Problem statement —
In the climbing events post below, turn the paragraph that begins "1) This weekend" into a short bulleted list that keeps its main facts.

Given passage —
I'm proud to announce that Upstate Bouldering also donated a total of $175 to the weekend and the CCC and I couldn't have been happier doing so...I know that money will be well spent!!!

If you were unable to get out to this event, keep your eyes peeled to the CCC site for all of the upcoming trail days and events (The Scene is being shown at several locations soon too)...and mark your calendars for December 10th and 11th for the Table Rock Adopt-A-Crag and SC Climbers Weekend!!

Here's a video of Travis Gray sending some of the routes we ticked off at the North Side...check it out!

summer tour of the northside boulders from Travis Gray on Vimeo.

Thursday, September 22, 2011

Events Coming Soon...

There are quite a few events planned in the next few weeks for the Southeast climber and boulderer...



1) This weekend (September 24th and 25th 2011) is the WNC Climbers Weekend at Looking Glass, North Carolina. Come on out early and pitch in with some trail work on one of the approaches to the South Face, North Face and the Nose...and then stay for the climbing/bouldering, food beer, and tons of fun. As I've mentioned over and over lately, there will be an awesome silent auction where you can get some incredible gear for just a little coinage!!! Even if you don't help out with the trail day, you can still attend the climbing/bouldering and pay $8 for your dinner (dinner is free if you did trail work) and good time afterwards!

2) Triple Crown is coming up in 2 (Hound Ears is on October 1st) and 3 (Little Rock City/Stone Fort is on October 8th) weekends from now...if you haven't signed up yet, you might want to get on it before slots run out (which they usually do for Hound Ears and LRC). Here is a link to last years post about the comps with the older Beta videos from the amazing Andrew Kornylak...and here are a few new ones for this year. Anybody got what it takes to send a project on the golf course?:)

The Beta - Clinch Knot from Andrew Kornylak on Vimeo.

Records shown —
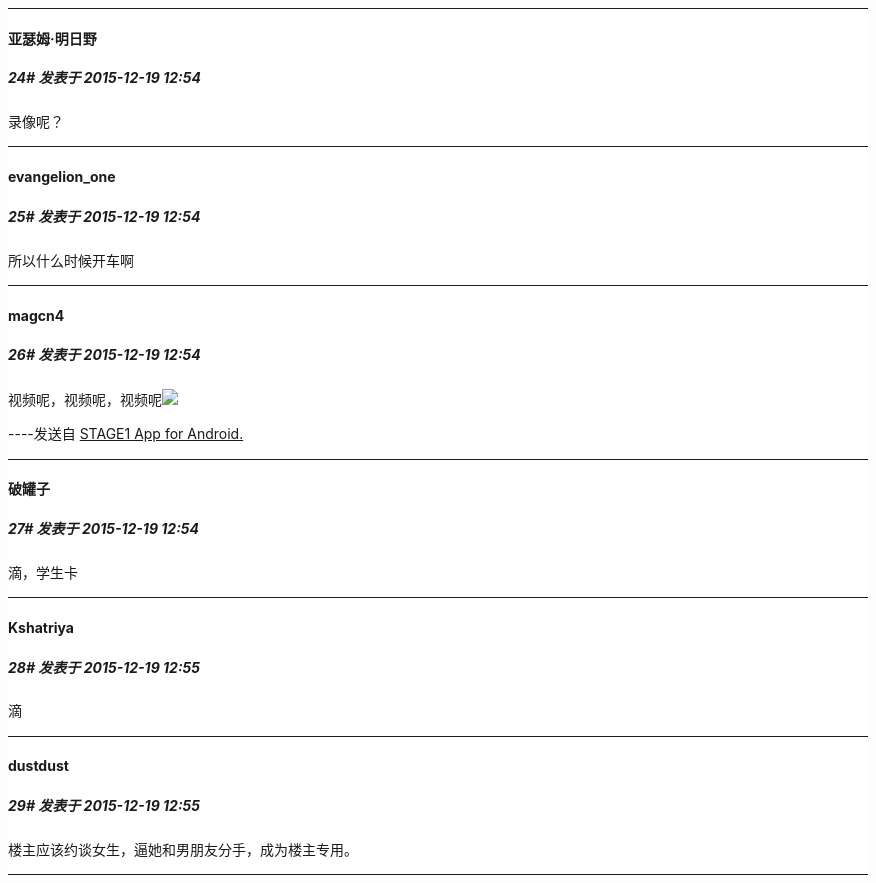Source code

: 
-----

####  亚瑟姆·明日野  
##### 24#       发表于 2015-12-19 12:54


录像呢？


-----

####  evangelion_one  
##### 25#       发表于 2015-12-19 12:54


所以什么时候开车啊


-----

####  magcn4  
##### 26#       发表于 2015-12-19 12:54


视频呢，视频呢，视频呢<img src="https://static.saraba1st.com/image/smiley/nq/002.gif" referrerpolicy="no-referrer">


----发送自 [STAGE1 App for Android.](http://stage1.5j4m.com/?1.19)


-----

####  破罐子  
##### 27#       发表于 2015-12-19 12:54


滴，学生卡


-----

####  Kshatriya  
##### 28#       发表于 2015-12-19 12:55


滴


-----

####  dustdust  
##### 29#       发表于 2015-12-19 12:55


楼主应该约谈女生，逼她和男朋友分手，成为楼主专用。


-----
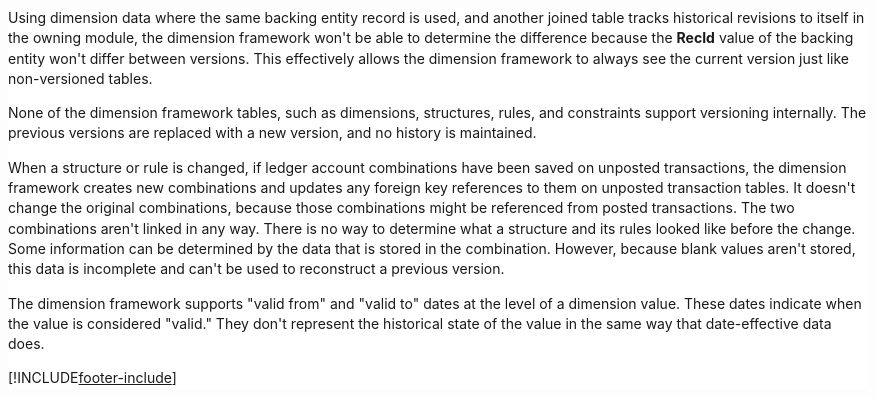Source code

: Using dimension data where the same backing entity record is used, and another joined table tracks historical revisions to itself in the owning module, the dimension framework won't be able to determine the difference because the **RecId** value of the backing entity won't differ between versions. This effectively allows the dimension framework to always see the current version just like non-versioned tables.

None of the dimension framework tables, such as dimensions, structures, rules, and constraints support versioning internally. The previous versions are replaced with a new version, and no history is maintained.

When a structure or rule is changed, if ledger account combinations have been saved on unposted transactions, the dimension framework creates new combinations and updates any foreign key references to them on unposted transaction tables. It doesn't change the original combinations, because those combinations might be referenced from posted transactions. The two combinations aren't linked in any way. There is no way to determine what a structure and its rules looked like before the change. Some information can be determined by the data that is stored in the combination. However, because blank values aren't stored, this data is incomplete and can't be used to reconstruct a previous version.

The dimension framework supports "valid from" and "valid to" dates at the level of a dimension value. These dates indicate when the value is considered "valid." They don't represent the historical state of the value in the same way that date-effective data does.


[!INCLUDE[footer-include](../../../includes/footer-banner.md)]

Solved problem —
- WNC Climbers Weekend at Looking Glass, North Carolina, on September 24th and 25th, 2011
- Come early to help with trail work on one of the approaches to the South Face, North Face and the Nose
- Then stay for climbing and bouldering, food, beer and fun
- A silent auction will offer great gear for little money
- You can attend without doing trail work. Dinner costs $8, or is free if you did trail work.